Fugas - viagens

Jaime, um seringueiro que não teve juventude

Por Hugo Daniel Sousa

Perto de Manaus, fica o Museu do Seringal, cenário do filme "A Selva" mantido para recordar o tempo da borracha, em que alguns enriqueceram à custa do trabalho desumano de outros. Jaime, 72 anos sofridos, desfia as memórias dessas aventuras na selva.

A lancha abranda e vêem-se construções de madeira, com árvores por todo o lado. O lugar parece idílico. Uma placa anuncia: Museu do Seringal, Vila Paraíso. A viagem até aqui vale por si. É meia hora de barco desde Manaus, mas significa muito mais. Significa entrar na calma do rio Negro, com o encanto das águas escuras e a tranquilidade da Amazónia.

[Instruções das tarefas]
1. Traduza para inglês a seguinte frase do excerto sobre o Museu do Seringal: "É meia hora de barco desde Manaus, mas significa muito mais."
2. De acordo com o excerto sobre o Museu do Seringal, quanto tempo demora a viagem de barco desde Manaus até ao museu?
3. Com base no excerto sobre o Museu do Seringal, explique por que motivo a viagem até ao museu "vale por si".

(Dados recolhidos)
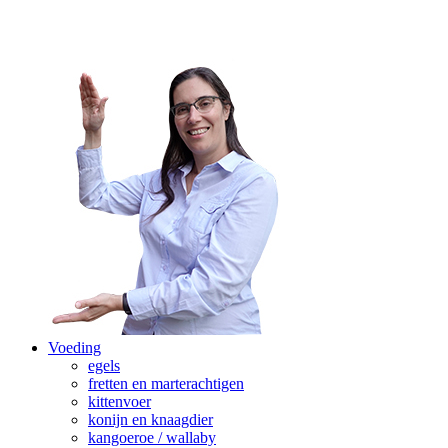
Voeding
egels
fretten en marterachtigen
kittenvoer
konijn en knaagdier
kangoeroe / wallaby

[Respostas por item]
1. It is half an hour by boat from Manaus, but it means much more.

2. Meia hora.

3. Embora seja apenas meia hora de barco desde Manaus, a viagem significa entrar na calma do rio Negro. Oferece o encanto das águas escuras e a tranquilidade da Amazónia.